Despite Nguyen’s playful and confident nature, she was quite apprehensive at first on posting any videos at all. “I still felt like there were so many things I could learn, and I didn't want people to perceive it in a way where I'm trying to portray that I know everything. But when the pandemic happened, everything just kind of went out the window. Nobody knew what was going on. It was like anything kind of went and everyone was forced to click anyway, so why not?”

As the pandemic progressed, so did Nguyen’s vision on how she viewed the Vietnamese cooking and dining experience, eventually lending itself to a clearer purpose for her audience. Nguyen continues, “I wanted it to be more inviting because [cooking] Southeast Asian food could be seen as intimidating. There are a lot of ingredients that people aren't familiar with. In a way, it's kind of demystifying Vietnamese cuisine and showing people that it's [actually] pretty simple.”

Following the COVID-19 shutdown, Nguyen’s culinary journey continued as she hosted her first pop-up in West Hollywood at Petite Taqueria, an establishment that would later become the launching grounds of ĐiĐi. This was a pivotal moment as most interactions during that period were constrained behind monitors and cellphones. The pop-up allowed Nguyen to interact and connect with some of her biggest fans and supporters outside of the digital space. Nguyen beams with joy as she recalls that day—a day filled with endless hugs and conversations. “It's so easy to watch somebody online and then just move on with your day. But for people to actually make the effort to buy the tickets, drive to the restaurant, and sit down to eat the food…that moment was like, ‘Okay, wow. This is something different, something that I've never experienced before.’ It’s such a surreal feeling.”

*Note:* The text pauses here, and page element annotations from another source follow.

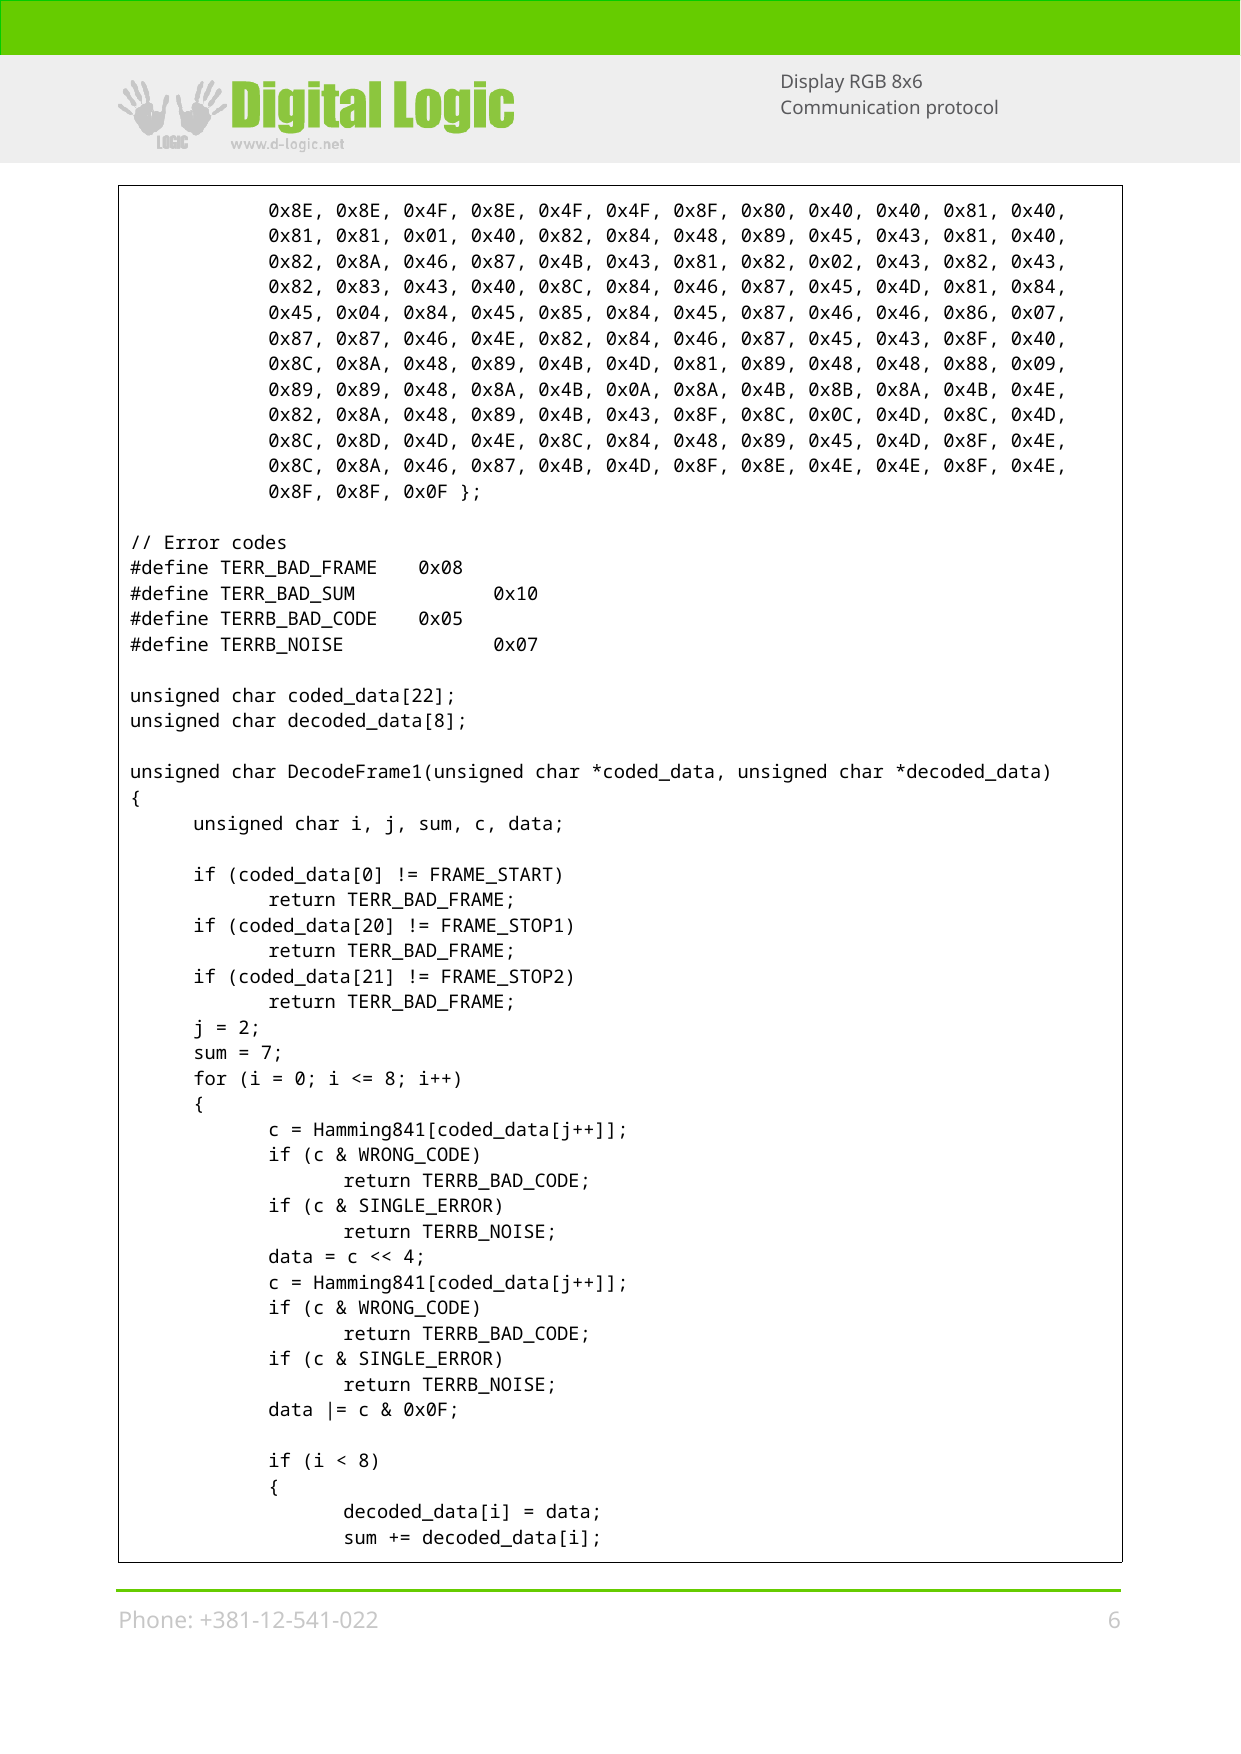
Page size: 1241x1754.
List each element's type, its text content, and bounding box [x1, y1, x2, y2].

text return TERR_BAD_FRAME; [119, 926, 1122, 951]
text 0x45, 0x04, 0x84, 0x45, 0x85, 0x84, 0x45, 0x87, 0x46, 0x46, 0x86, 0x07, [119, 287, 1122, 313]
text { [119, 1461, 1122, 1487]
text #define TERRB_NOISE 0x07 [119, 619, 1122, 657]
text // Error codes [119, 517, 1122, 543]
text if (c & WRONG_CODE) [119, 1130, 1122, 1155]
text 0x89, 0x89, 0x48, 0x8A, 0x4B, 0x0A, 0x8A, 0x4B, 0x8B, 0x8A, 0x4B, 0x4E, [119, 364, 1122, 389]
text data = c << 4; [119, 1232, 1122, 1257]
text for (i = 0; i <= 8; i++) [119, 1053, 1122, 1079]
text 0x8C, 0x8A, 0x46, 0x87, 0x4B, 0x4D, 0x8F, 0x8E, 0x4E, 0x4E, 0x8F, 0x4E, [119, 441, 1122, 466]
text return TERR_BAD_FRAME; [119, 874, 1122, 900]
text unsigned char coded_data[22]; [119, 670, 1122, 696]
picture [115, 79, 517, 153]
text sum = 7; [119, 1028, 1122, 1053]
text return TERR_BAD_FRAME; [119, 977, 1122, 1002]
text 0x8E, 0x8E, 0x4F, 0x8E, 0x4F, 0x4F, 0x8F, 0x80, 0x40, 0x40, 0x81, 0x40, [119, 186, 1122, 211]
text c = Hamming841[coded_data[j++]]; [119, 1257, 1122, 1283]
text 0x87, 0x87, 0x46, 0x4E, 0x82, 0x84, 0x46, 0x87, 0x45, 0x43, 0x8F, 0x40, [119, 313, 1122, 338]
text data |= c & 0x0F; [119, 1385, 1122, 1422]
text 0x8C, 0x8A, 0x48, 0x89, 0x4B, 0x4D, 0x81, 0x89, 0x48, 0x48, 0x88, 0x09, [119, 338, 1122, 364]
text sum += decoded_data[i]; [119, 1512, 1122, 1562]
text if (coded_data[20] != FRAME_STOP1) [119, 900, 1122, 926]
text #define TERRB_BAD_CODE 0x05 [119, 594, 1122, 619]
text 0x8C, 0x8D, 0x4D, 0x4E, 0x8C, 0x84, 0x48, 0x89, 0x45, 0x4D, 0x8F, 0x4E, [119, 415, 1122, 441]
text { [119, 1079, 1122, 1104]
text if (c & WRONG_CODE) [119, 1283, 1122, 1308]
text if (c & SINGLE_ERROR) [119, 1334, 1122, 1359]
text c = Hamming841[coded_data[j++]]; [119, 1104, 1122, 1130]
text unsigned char DecodeFrame1(unsigned char *coded_data, unsigned char *decoded_data) [119, 747, 1122, 772]
text return TERRB_NOISE; [119, 1359, 1122, 1385]
text 0x82, 0x8A, 0x48, 0x89, 0x4B, 0x43, 0x8F, 0x8C, 0x0C, 0x4D, 0x8C, 0x4D, [119, 389, 1122, 415]
text j = 2; [119, 1002, 1122, 1028]
text #define TERR_BAD_SUM 0x10 [119, 568, 1122, 594]
text unsigned char decoded_data[8]; [119, 696, 1122, 733]
text 0x8F, 0x8F, 0x0F }; [119, 466, 1122, 503]
text 0x82, 0x83, 0x43, 0x40, 0x8C, 0x84, 0x46, 0x87, 0x45, 0x4D, 0x81, 0x84, [119, 262, 1122, 287]
text { [119, 772, 1122, 798]
text 0x81, 0x81, 0x01, 0x40, 0x82, 0x84, 0x48, 0x89, 0x45, 0x43, 0x81, 0x40, [119, 211, 1122, 236]
text if (coded_data[21] != FRAME_STOP2) [119, 951, 1122, 977]
text return TERRB_BAD_CODE; [119, 1155, 1122, 1181]
text 0x82, 0x8A, 0x46, 0x87, 0x4B, 0x43, 0x81, 0x82, 0x02, 0x43, 0x82, 0x43, [119, 236, 1122, 262]
text if (coded_data[0] != FRAME_START) [119, 849, 1122, 874]
text if (c & SINGLE_ERROR) [119, 1181, 1122, 1206]
text #define TERR_BAD_FRAME 0x08 [119, 543, 1122, 568]
text return TERRB_BAD_CODE; [119, 1308, 1122, 1334]
text return TERRB_NOISE; [119, 1206, 1122, 1232]
text unsigned char i, j, sum, c, data; [119, 798, 1122, 835]
text if (i < 8) [119, 1436, 1122, 1461]
text decoded_data[i] = data; [119, 1487, 1122, 1512]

On July 20, 2023, ĐiĐi debuted as Nguyen’s first restaurant as a co-owner with the established Los Angeles-based hospitality company, H.Wood Group. Reservations were hard to come by as the coveted restaurant launched their grand opening. Aside from the flavorful dishes, patrons were immediately greeted with vibrant, stimulating colors while sustaining an ambience of comfort and home within the establishment. Nguyen emphasized the importance of having Vietnamese culture reflected within ĐiĐi’s design. “If you go to Vietnam right now, it’s such a different world. It's young. It's vibrant. It's fun. It's something that I don't see often represented over here. I wanted to bring modern-day Saigon to La Cienega.”

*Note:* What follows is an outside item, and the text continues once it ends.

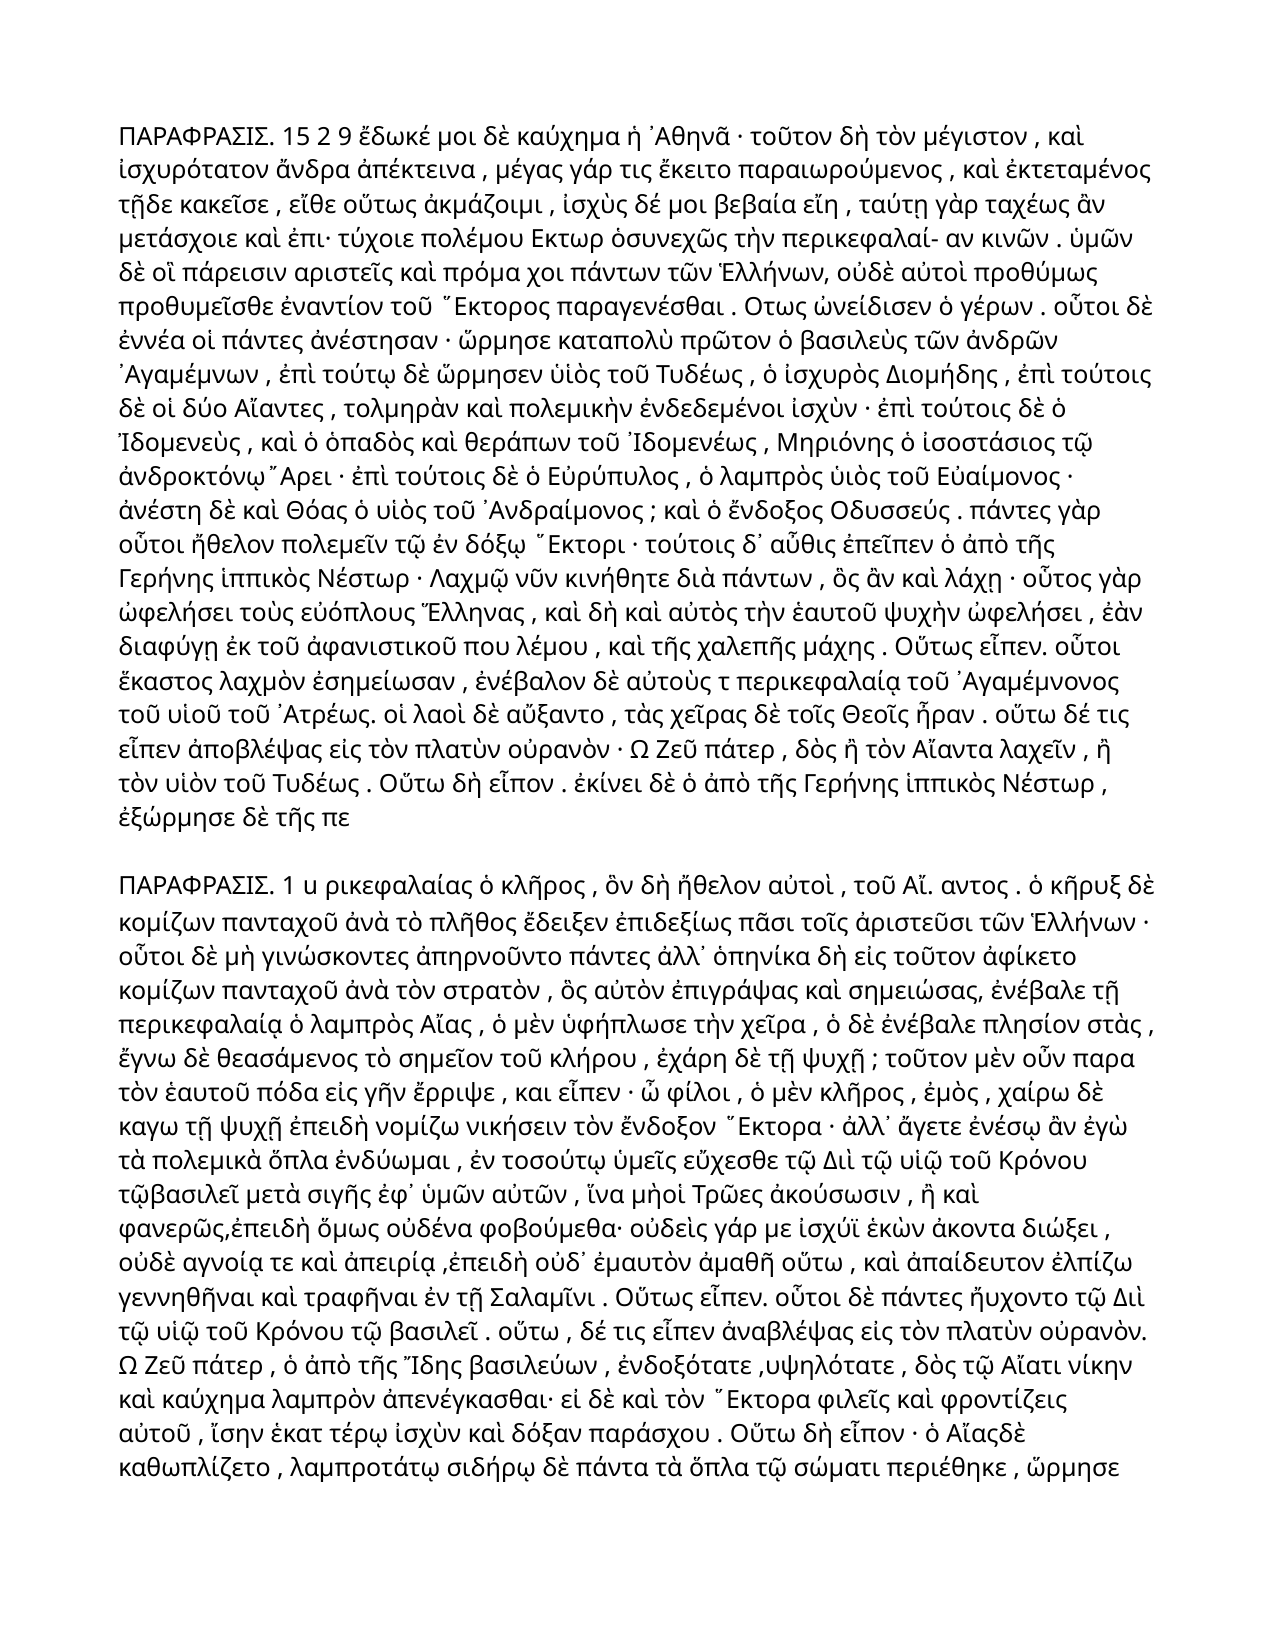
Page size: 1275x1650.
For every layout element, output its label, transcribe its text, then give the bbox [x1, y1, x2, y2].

text ΠΑΡΑΦΡΑΣΙΣ. 15 2 9 ἔδωκέ μοι δὲ καύχημα ἡ ᾿Αθηνᾶ · τοῦτον δὴ τὸν μέγιστον , καὶ ἰσχυρότατον ἄνδρα ἀπέκτεινα , μέγας γάρ τις ἔκειτο παραιωρούμενος , καὶ ἐκτεταμένος τῇδε κακεῖσε , εἴθε οὕτως ἀκμάζοιμι , ἰσχὺς δέ μοι βεβαία εἴη , ταύτῃ γὰρ ταχέως ἂν μετάσχοιε καὶ ἐπι· τύχοιε πολέμου Εκτωρ ὁσυνεχῶς τὴν περικεφαλαί‐ αν κινῶν . ὑμῶν δὲ οἳ πάρεισιν αριστεῖς καὶ πρόμα χοι πάντων τῶν Ἑλλήνων, οὐδὲ αὐτοὶ προθύμως προθυμεῖσθε ἐναντίον τοῦ ῞Εκτορος παραγενέσθαι . Οτως ὠνείδισεν ὁ γέρων . οὗτοι δὲ ἐννέα οἱ πάντες ἀνέστησαν · ὥρμησε καταπολὺ πρῶτον ὁ βασιλεὺς τῶν ἀνδρῶν ᾿Αγαμέμνων , ἐπὶ τούτῳ δὲ ὥρμησεν ὑἱὸς τοῦ Τυδέως , ὁ ἰσχυρὸς Διομήδης , ἐπὶ τούτοις δὲ οἱ δύο Αἴαντες , τολμηρὰν καὶ πολεμικὴν ἐνδεδεμένοι ἰσχὺν · ἐπὶ τούτοις δὲ ὁ Ἰδομενεὺς , καὶ ὁ ὁπαδὸς καὶ θεράπων τοῦ ᾿Ιδομενέως , Μηριόνης ὁ ἰσοστάσιος τῷ ἀνδροκτόνῳ῎Αρει · ἐπὶ τούτοις δὲ ὁ Εὐρύπυλος , ὁ λαμπρὸς ὑιὸς τοῦ Εὐαίμονος · ἀνέστη δὲ καὶ Θόας ὁ υἱὸς τοῦ ᾿Ανδραίμονος ; καὶ ὁ ἔνδοξος Οδυσσεύς . πάντες γὰρ οὗτοι ἤθελον πολεμεῖν τῷ ἐν δόξῳ ῞Εκτορι · τούτοις δ᾽ αὖθις ἐπεῖπεν ὁ ἀπὸ τῆς Γερήνης ἱππικὸς Νέστωρ · Λαχμῷ νῦν κινήθητε διὰ πάντων , ὃς ἂν καὶ λάχῃ · οὗτος γὰρ ὠφελήσει τοὺς εὐόπλους Ἕλληνας , καὶ δὴ καὶ αὐτὸς τὴν ἑαυτοῦ ψυχὴν ὠφελήσει , ἐὰν διαφύγῃ ἐκ τοῦ ἀφανιστικοῦ που λέμου , καὶ τῆς χαλεπῆς μάχης . Οὕτως εἶπεν. οὗτοι ἕκαστος λαχμὸν ἐσημείωσαν , ἐνέβαλον δὲ αὐτοὺς τ περικεφαλαίᾳ τοῦ ᾿Αγαμέμνονος τοῦ υἱοῦ τοῦ ᾿Ατρέως. οἱ λαοὶ δὲ αὔξαντο , τὰς χεῖρας δὲ τοῖς Θεοῖς ἦραν . οὕτω δέ τις εἶπεν ἀποβλέψας εἰς τὸν πλατὺν οὐρανὸν · Ω Ζεῦ πάτερ , δὸς ἢ τὸν Αἴαντα λαχεῖν , ἢ τὸν υἱὸν τοῦ Τυδέως . Οὕτω δὴ εἶπον . ἐκίνει δὲ ὁ ἀπὸ τῆς Γερήνης ἱππικὸς Νέστωρ , ἐξώρμησε δὲ τῆς πε [118, 118, 1157, 833]
text ΠΑΡΑΦΡΑΣΙΣ. 1 น ρικεφαλαίας ὁ κλῆρος , ὃν δὴ ἤθελον αὐτοὶ , τοῦ Αἴ. αντος . ὁ κῆρυξ δὲ κομίζων πανταχοῦ ἀνὰ τὸ πλῆθος ἔδειξεν ἐπιδεξίως πᾶσι τοῖς ἀριστεῦσι τῶν Ἑλλήνων · οὗτοι δὲ μὴ γινώσκοντες ἀπηρνοῦντο πάντες ἀλλ᾽ ὁπηνίκα δὴ εἰς τοῦτον ἀφίκετο κομίζων πανταχοῦ ἀνὰ τὸν στρατὸν , ὃς αὐτὸν ἐπιγράψας καὶ σημειώσας, ἐνέβαλε τῇ περικεφαλαίᾳ ὁ λαμπρὸς Αἴας , ὁ μὲν ὑφήπλωσε τὴν χεῖρα , ὁ δὲ ἐνέβαλε πλησίον στὰς , ἔγνω δὲ θεασάμενος τὸ σημεῖον τοῦ κλήρου , ἐχάρη δὲ τῇ ψυχῇ ; τοῦτον μὲν οὖν παρα τὸν ἑαυτοῦ πόδα εἰς γῆν ἔρριψε , και εἶπεν · ὦ φίλοι , ὁ μὲν κλῆρος , ἐμὸς , χαίρω δὲ καγω τῇ ψυχῇ ἐπειδὴ νομίζω νικήσειν τὸν ἔνδοξον ῞Εκτορα · ἀλλ᾿ ἄγετε ἐνέσῳ ἂν ἐγὼ τὰ πολεμικὰ ὅπλα ἐνδύωμαι , ἐν τοσούτῳ ὑμεῖς εὔχεσθε τῷ Διὶ τῷ υἱῷ τοῦ Κρόνου τῷβασιλεῖ μετὰ σιγῆς ἐφ᾿ ὑμῶν αὐτῶν , ἵνα μὴοἱ Τρῶες ἀκούσωσιν , ἢ καὶ φανερῶς,ἐπειδὴ ὅμως οὐδένα φοβούμεθα· οὐδεὶς γάρ με ἰσχύϊ ἑκὼν ἀκοντα διώξει , οὐδὲ αγνοίᾳ τε καὶ ἀπειρίᾳ ,ἐπειδὴ οὐδ᾽ ἐμαυτὸν ἀμαθῆ οὕτω , καὶ ἀπαίδευτον ἐλπίζω γεννηθῆναι καὶ τραφῆναι ἐν τῇ Σαλαμῖνι . Οὕτως εἶπεν. οὗτοι δὲ πάντες ἤυχοντο τῷ Διὶ τῷ υἱῷ τοῦ Κρόνου τῷ βασιλεῖ . οὕτω , δέ τις εἶπεν ἀναβλέψας εἰς τὸν πλατὺν οὐρανὸν. Ω Ζεῦ πάτερ , ὁ ἀπὸ τῆς Ἴδης βασιλεύων , ἐνδοξότατε ,υψηλότατε , δὸς τῷ Αἴατι νίκην καὶ καύχημα λαμπρὸν ἀπενέγκασθαι· εἰ δὲ καὶ τὸν ῞Εκτορα φιλεῖς καὶ φροντίζεις αὐτοῦ , ἴσην ἑκατ τέρῳ ἰσχὺν καὶ δόξαν παράσχου . Οὕτω δὴ εἶπον · ὁ Αἴαςδὲ καθωπλίζετο , λαμπροτάτῳ σιδήρῳ δὲ πάντα τὰ ὅπλα τῷ σώματι περιέθηκε , ὥρμησε [118, 867, 1157, 1483]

Becoming a restaurateur at a relatively young age has definitely come with its fair share of obstacles for Nguyen. She reflects on the massive undertaking at the time, saying, “I feel like my biggest obstacle would have to be fighting the imposter syndrome. I don't have the type of experience that a lot of people in the restaurant industry have [opening up a restaurant]. I have no idea what I'm doing or where it's going, but thank God I had such incredible partners who really helped me, uplifted me, and provided me with so many tools in order for this partnership to thrive and for ĐiĐi to really come to life.”

On how Nguyen envisions her culinary career in 10 years, she says, “I hope to bring ĐiĐi over to Saigon because I want to provide jobs for my family that are still there.” Nguyen explains the difficulties of finding a job in Vietnam with no connections, even with a college education. “If I'm able to bring ĐiĐi over to Saigon and [have] half of my family work there, it would mean the world to me.”

Nguyen’s expertise continues to rise as she dominates the social media realm as a content creator while managing her first restaurant. For aspiring chefs, her biggest advice is: “Stay true to yourself. Stay true to what you really like and stay true to the food as a whole. That's it.”